MFG - Euroreif?
Euroreif?


MFG - Das Magazin
St. Pöltens gute Seite

Euroreif?

Text Johannes Reichl
Ausgabe 06/2008
Meine Damen und Herren! Wir steigen live ein ins Spiel St. Pölten gegen sich selbst. In der Fachwelt wird die Traditionspartie ja gern mit Simmering gegen Kapfenberg verglichen (das ist Brutalität)! Dabei hat der Provinzverein durchaus Ambition (und Potential!), zu einem der ganz Großen der Liga aufzusteigen, gar in der Champions League mitzumischen, wie auch der Vereinsslogan „Mitten in Europa“ signalisiert. Unrealistisch? Mitnichten! Spätestens unter dem neuen Präsidenten, der dem Statut nach auch als Spielmacher, Kapitän und Trainer der 42 (Gemeinderats)Spieler fungiert (ein antiquiertes Modell!), hatten viele Fans nach Jahren des Herumdümpelns in der Mittelmäßigkeit neue Hoffnung geschöpft.

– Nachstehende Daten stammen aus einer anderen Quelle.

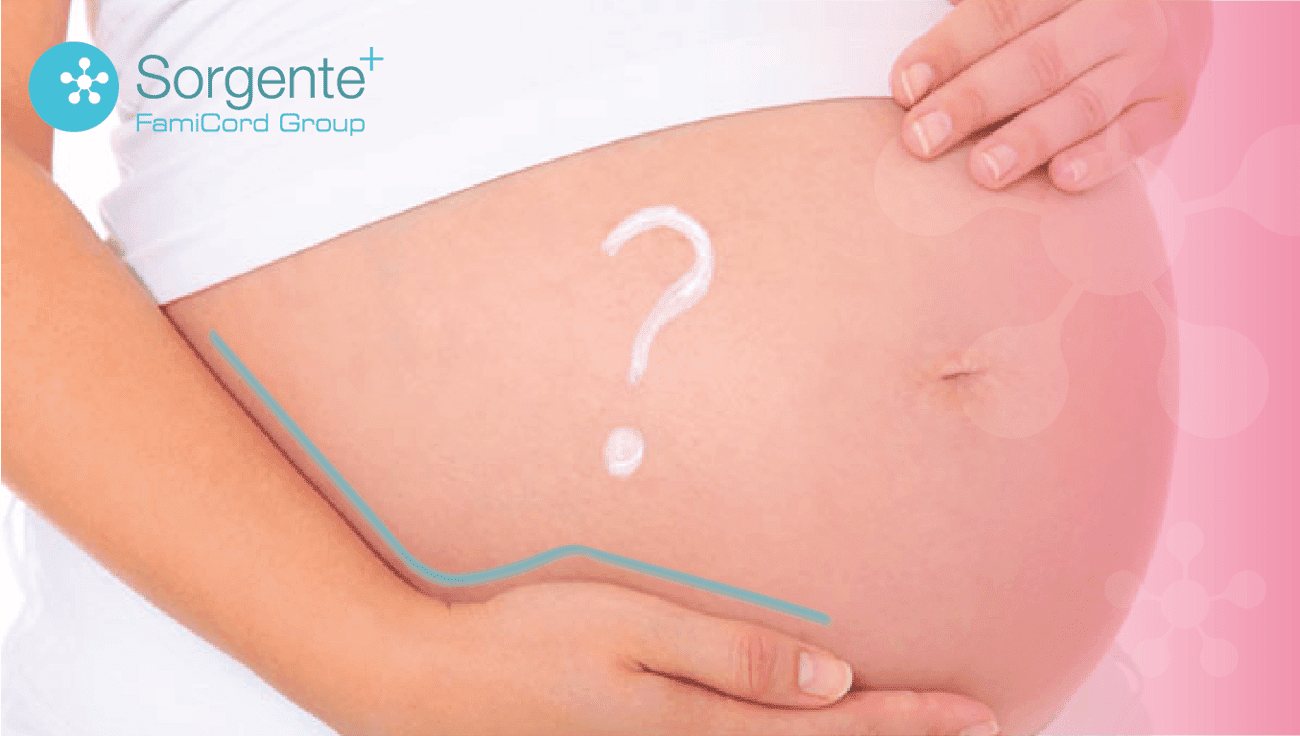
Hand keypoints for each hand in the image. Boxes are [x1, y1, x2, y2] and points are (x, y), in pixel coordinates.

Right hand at [375, 583, 998, 735]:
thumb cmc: (529, 640)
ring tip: (903, 735)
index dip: (911, 724)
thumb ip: (736, 659)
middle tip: (974, 733)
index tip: (982, 717)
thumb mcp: (634, 631)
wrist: (428, 686)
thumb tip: (831, 684)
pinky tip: (799, 731)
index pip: (832, 732)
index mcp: (702, 730)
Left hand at [889, 0, 1211, 190]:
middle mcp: (1115, 14)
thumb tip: (912, 66)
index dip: (948, 50)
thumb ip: (979, 16)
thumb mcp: (1035, 2)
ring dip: (1031, 139)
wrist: (1174, 6)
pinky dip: (1099, 158)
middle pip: (1037, 61)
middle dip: (974, 101)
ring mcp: (1148, 60)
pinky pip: (1135, 135)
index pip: (1000, 13)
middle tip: (922, 138)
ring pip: (1084, 102)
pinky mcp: (1169, 105)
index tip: (903, 87)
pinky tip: (1060, 179)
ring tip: (983, 170)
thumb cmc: (1066, 12)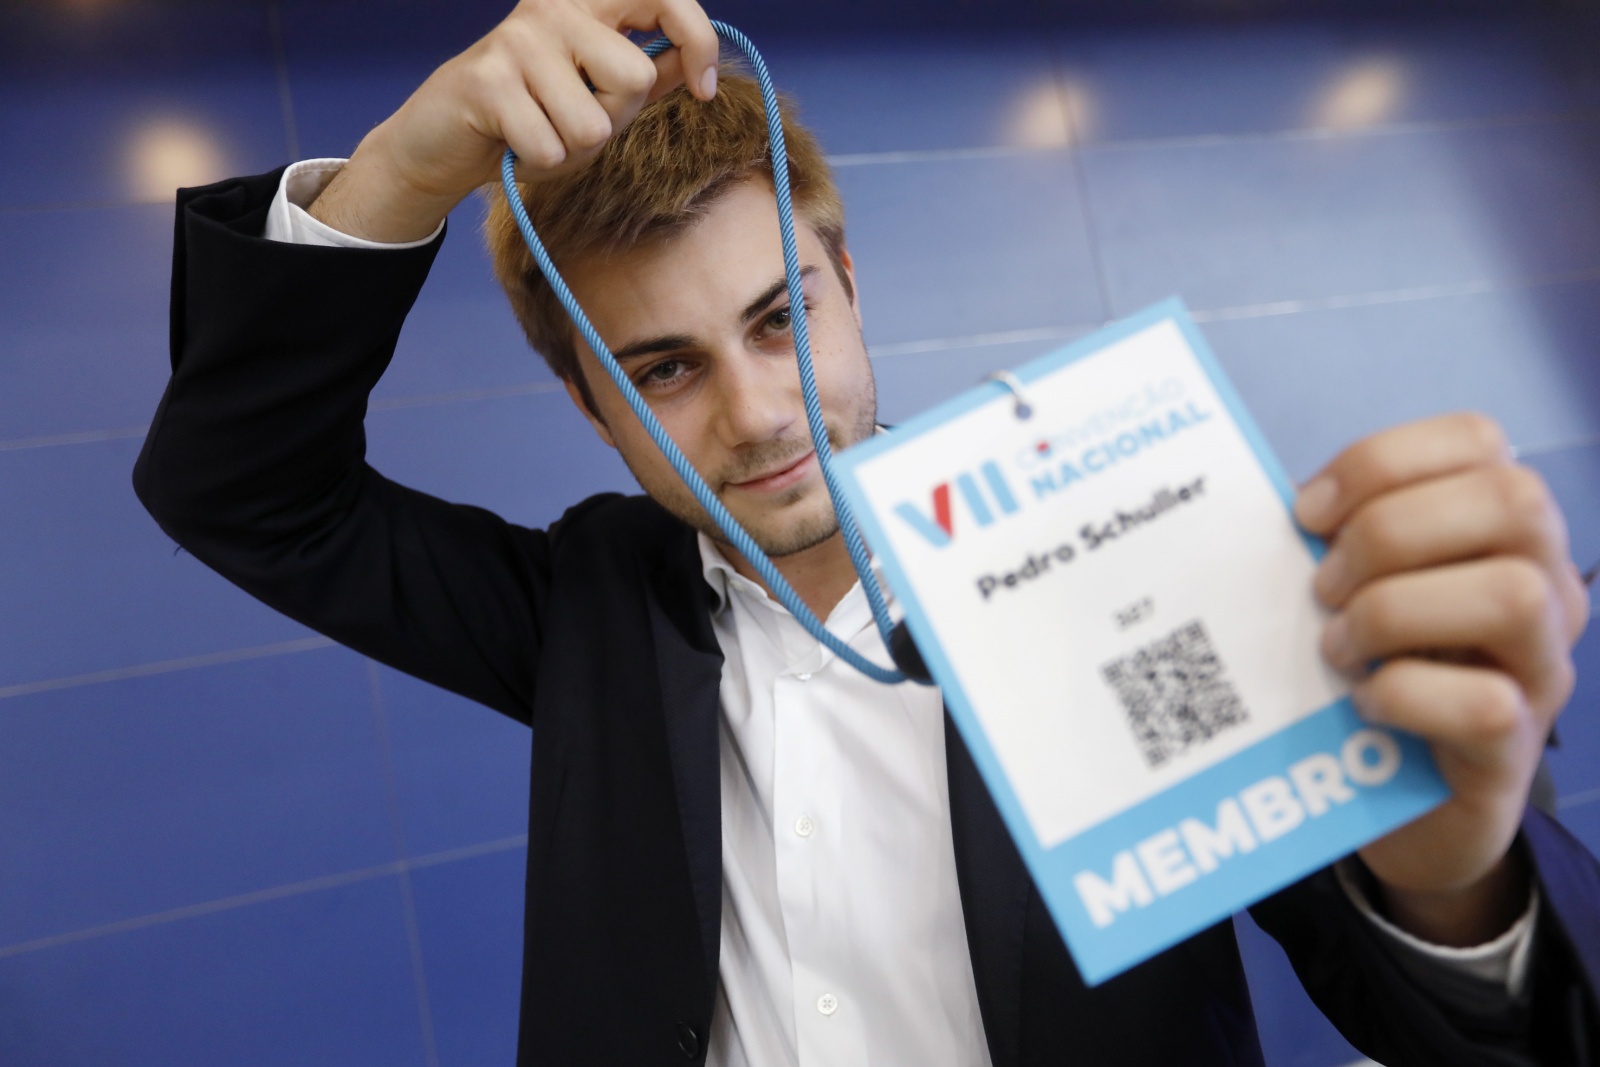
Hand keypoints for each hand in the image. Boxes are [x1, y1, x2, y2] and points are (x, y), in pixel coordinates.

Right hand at [309, 0, 718, 241]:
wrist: (444, 144)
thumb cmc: (532, 120)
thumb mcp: (602, 99)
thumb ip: (650, 76)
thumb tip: (697, 63)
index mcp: (586, 3)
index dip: (698, 41)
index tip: (703, 89)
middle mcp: (553, 6)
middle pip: (635, 76)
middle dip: (615, 118)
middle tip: (573, 120)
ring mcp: (518, 38)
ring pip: (593, 122)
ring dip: (572, 149)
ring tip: (540, 134)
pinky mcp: (489, 79)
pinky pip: (551, 147)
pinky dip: (539, 163)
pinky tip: (514, 145)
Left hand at [1294, 413, 1589, 945]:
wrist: (1400, 801)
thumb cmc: (1372, 672)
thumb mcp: (1354, 590)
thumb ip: (1333, 542)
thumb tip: (1271, 506)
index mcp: (1499, 531)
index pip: (1480, 439)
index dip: (1384, 459)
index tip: (1308, 512)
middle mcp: (1545, 587)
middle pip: (1512, 501)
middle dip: (1390, 531)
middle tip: (1322, 587)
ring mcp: (1542, 668)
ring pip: (1514, 594)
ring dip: (1396, 610)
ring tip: (1337, 645)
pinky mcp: (1513, 747)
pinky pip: (1486, 704)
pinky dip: (1406, 695)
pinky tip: (1362, 701)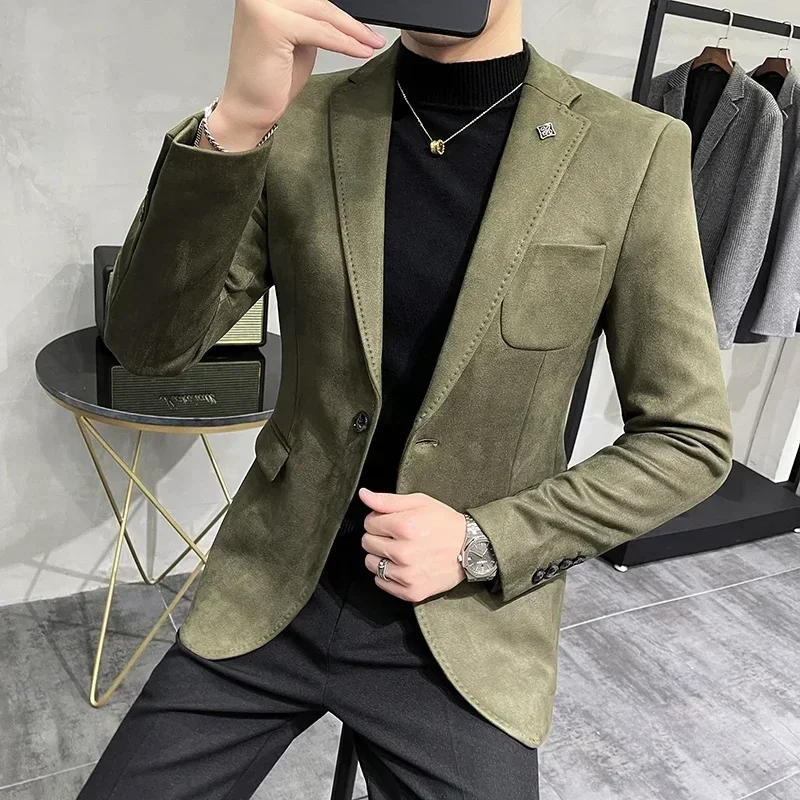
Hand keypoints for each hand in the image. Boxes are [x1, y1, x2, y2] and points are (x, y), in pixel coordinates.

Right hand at [213, 0, 385, 147]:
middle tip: (374, 36)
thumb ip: (313, 21)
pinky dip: (343, 43)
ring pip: (322, 14)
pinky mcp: (271, 23)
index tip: (364, 24)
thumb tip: (343, 16)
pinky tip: (360, 51)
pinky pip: (319, 32)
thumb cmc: (270, 78)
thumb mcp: (298, 39)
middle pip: (318, 2)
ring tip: (371, 43)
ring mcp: (262, 5)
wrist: (248, 107)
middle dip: (350, 22)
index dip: (340, 12)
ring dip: (352, 31)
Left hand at [358, 487, 466, 602]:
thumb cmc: (445, 523)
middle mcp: (404, 552)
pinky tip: (402, 566)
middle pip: (367, 543)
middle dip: (378, 537)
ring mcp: (407, 575)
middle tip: (397, 536)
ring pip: (371, 563)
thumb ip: (387, 500)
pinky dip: (387, 575)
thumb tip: (364, 495)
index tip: (392, 522)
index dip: (378, 520)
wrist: (472, 549)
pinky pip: (381, 583)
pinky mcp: (411, 591)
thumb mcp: (419, 502)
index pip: (369, 523)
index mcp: (404, 526)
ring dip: (381, 556)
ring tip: (400, 551)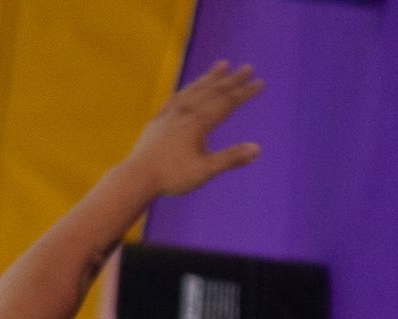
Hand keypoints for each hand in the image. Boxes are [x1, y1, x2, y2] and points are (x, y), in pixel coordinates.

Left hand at [128, 61, 263, 196]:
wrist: (137, 176)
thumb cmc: (172, 176)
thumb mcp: (206, 170)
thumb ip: (231, 158)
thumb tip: (257, 149)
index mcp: (199, 123)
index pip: (227, 102)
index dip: (245, 92)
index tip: (260, 83)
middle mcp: (186, 112)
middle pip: (213, 90)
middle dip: (232, 79)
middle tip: (248, 67)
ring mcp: (171, 113)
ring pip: (195, 88)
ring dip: (210, 76)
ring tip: (222, 64)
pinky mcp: (158, 119)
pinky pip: (177, 96)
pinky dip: (188, 88)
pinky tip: (191, 87)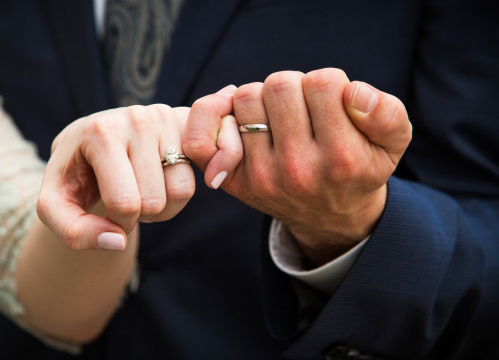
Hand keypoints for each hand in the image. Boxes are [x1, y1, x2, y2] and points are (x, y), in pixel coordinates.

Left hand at [37, 105, 194, 249]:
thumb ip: (74, 231)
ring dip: (161, 209)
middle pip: (154, 201)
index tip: (105, 213)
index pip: (124, 203)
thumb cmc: (74, 175)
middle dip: (138, 217)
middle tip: (122, 201)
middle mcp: (136, 118)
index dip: (116, 224)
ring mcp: (164, 119)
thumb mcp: (57, 204)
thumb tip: (116, 242)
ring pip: (180, 192)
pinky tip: (158, 183)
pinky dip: (176, 195)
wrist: (89, 140)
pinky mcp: (183, 125)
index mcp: (100, 132)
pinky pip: (194, 180)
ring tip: (140, 193)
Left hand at [184, 68, 411, 265]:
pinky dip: (210, 115)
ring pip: (245, 98)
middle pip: (279, 84)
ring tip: (279, 116)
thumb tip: (354, 92)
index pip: (323, 83)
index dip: (327, 83)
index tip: (331, 103)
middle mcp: (298, 170)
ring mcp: (261, 177)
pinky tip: (233, 113)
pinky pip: (202, 138)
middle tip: (303, 107)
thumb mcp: (392, 145)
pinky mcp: (234, 182)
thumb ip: (387, 114)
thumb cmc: (359, 168)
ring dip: (262, 97)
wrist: (330, 216)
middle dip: (294, 86)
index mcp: (341, 158)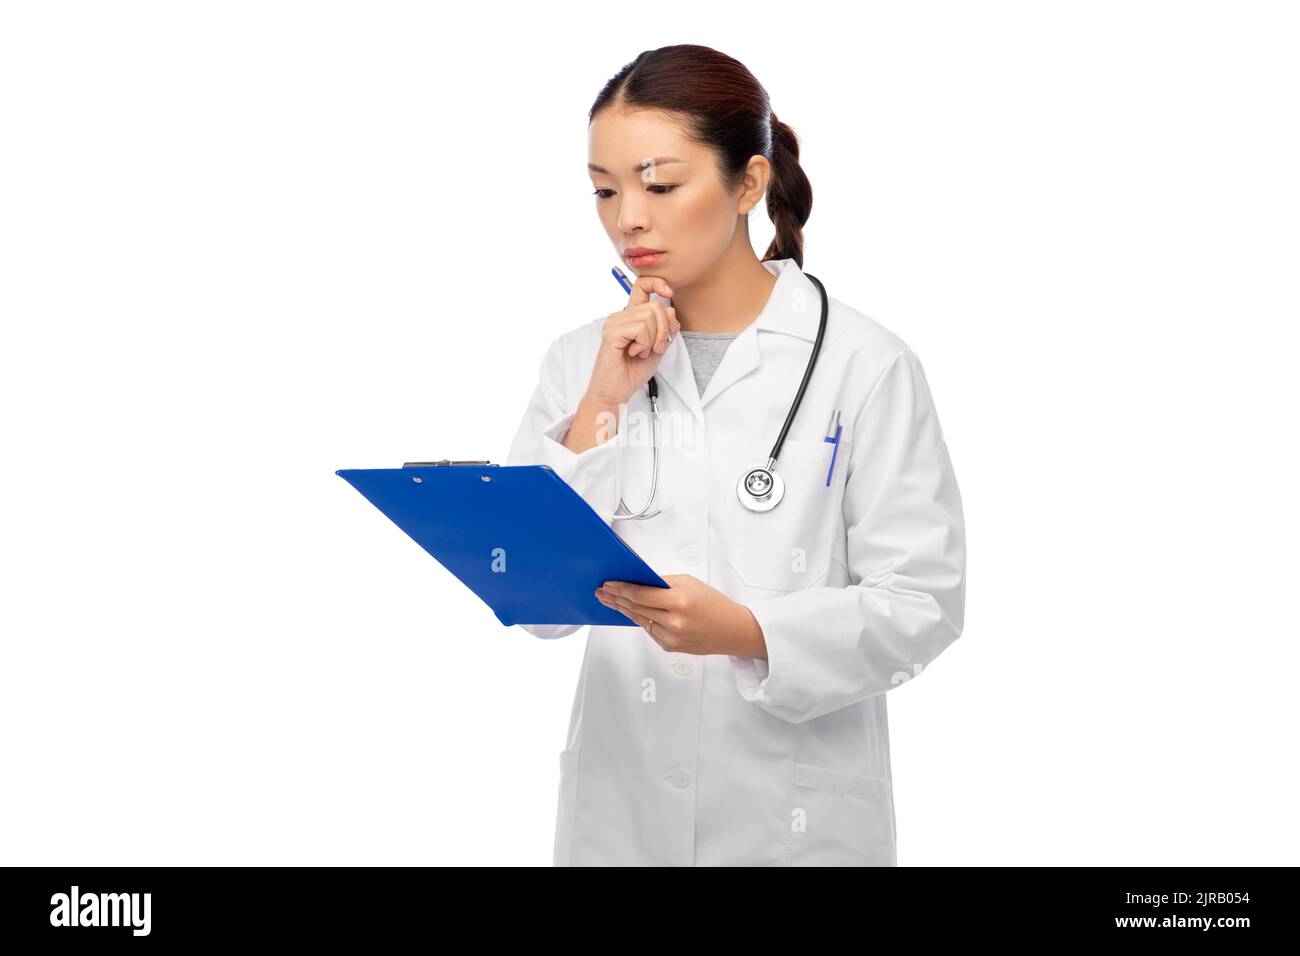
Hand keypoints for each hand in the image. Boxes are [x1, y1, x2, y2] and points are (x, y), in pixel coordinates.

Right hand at [586, 275, 680, 406]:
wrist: (616, 392)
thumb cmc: (632, 372)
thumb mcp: (658, 347)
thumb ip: (666, 329)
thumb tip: (670, 309)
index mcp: (631, 316)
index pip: (642, 286)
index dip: (657, 283)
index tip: (668, 292)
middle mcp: (621, 316)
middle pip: (656, 306)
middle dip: (664, 330)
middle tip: (656, 348)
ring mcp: (615, 322)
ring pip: (650, 317)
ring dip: (653, 339)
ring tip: (642, 352)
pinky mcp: (612, 333)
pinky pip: (640, 328)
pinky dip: (644, 343)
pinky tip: (634, 352)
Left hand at [595, 574, 766, 658]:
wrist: (733, 630)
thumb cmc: (714, 604)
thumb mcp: (690, 583)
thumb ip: (663, 583)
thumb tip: (638, 581)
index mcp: (679, 601)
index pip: (641, 594)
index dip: (621, 589)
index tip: (609, 584)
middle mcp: (674, 621)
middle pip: (636, 608)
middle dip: (617, 599)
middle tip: (603, 592)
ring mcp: (671, 637)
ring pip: (639, 620)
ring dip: (623, 610)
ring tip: (610, 601)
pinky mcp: (670, 647)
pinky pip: (649, 630)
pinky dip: (640, 620)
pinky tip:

Ein Ruck ging durch die Mannschaft, man spielte unbekümmert drauf los. Doch die ansehnliche Anfangsoffensive geriet ins Stocken, und so flachte die Partie zusehends ab.
Die Gründe dafür sind manigfaltig. Am problematischsten ist, dass die Chemie innerhalb des Teams nicht stimmt. Anstatt gemeinsam an einem Strang zu ziehen und als starkes Kollektiv aufzutreten, gibt es immer wieder sinnlose Einzelgänge und Scharmützel. So mancher Spieler glänzt mehr durch verbale Wuchteln abseits des Spielfeldes, denn durch ansprechende Leistung am Platz. Auch das eine oder andere schmutzige Foul wird immer wieder ausgeteilt. In einem Anfall maßloser Selbstüberschätzung und offensichtlichen Realitätsverlustes halten sich einige Spieler für große Stars, obwohl sie in Wahrheit nicht einmal Schülerliga-Niveau besitzen!
Darüber hinaus greift in zunehmendem Maße das „Andi-Herzog-Bayern-Syndrom“ um sich: Innerhalb des Teams wird massiv gemobbt, ja ganze Teile der Mannschaft werden gar nicht mehr angespielt und so ins Abseits gestellt. Auch von Team- und Taktikbesprechungen sind sie meist ausgeschlossen.
Wenig verwunderlich, dass nach der Anfangseuphorie unter den Fans zuletzt die Unzufriedenheit gestiegen ist, vereinzelt sogar Pfiffe von den Rängen kommen, wobei... das heimische Publikum war immer schwierig! Keine Spur vom Feuer á la Rapid-Westtribüne, von wahren „Patriots“! Da fehlen oft die bedingungslose Unterstützung und Identifikation mit dem Team. Anstatt als 43. Mann die Equipe tatkräftig anzufeuern, sitzt man lieber beim Heurigen, sudert übers Spiel und weiß groß bescheid, wie man es besser machen müsste...
Freilich sind strukturell nicht die 50.000 selbsternannten „Trainer“ das Problem, sondern die vielen Einsager und „Experten“ im Management und Umfeld des Vereins. Die Cliquenbildung ist unübersehbar. Jeder Klubobmann will – ausschließlich das Wohlergehen seines Flügels anstatt des gesamten Teams im engen Blickfeld – Chef spielen. Zudem wähnt sich manch Gesellschafer in der Rolle eines übergeordneten Team-Managers, obwohl es diese Rolle im Statut gar nicht gibt. Die Folge sind Kompetenzverwirrung, Zuordnungsprobleme und Leerlauf.
Und spielerisch? Da ist eine gewisse Abschluss-schwäche nicht zu übersehen. Es fehlt der Zug zum Tor, der letzte, unbedingte Wille. Geboten wird ein Mittelfeldgeplänkel, die Kugel wird nur hin- und hergeschoben. Zwar blitzt bisweilen Klasse bei sehenswerten (medialen) Dribblings auf, doch der Raumgewinn fällt meist dürftig aus. Vorm Tor wird zu oft gezaudert. Anstatt einmal Risiko zu nehmen, ordentlich draufzuhalten und den Sack zuzumachen, kommt eher der Sicherheitspass zurück.
Ist der Aufstieg also Illusion? Keinesfalls, wie man zuletzt mit der trickreichen Stadionaktion gezeigt hat. Nur: Ohne Teamwork hilft die beste Infrastruktur nichts! Als zerstrittener Haufen wird man nie Euroreife erlangen, denn merke (so grotesk es auch klingen mag): Politik ist ein Mannschaftssport!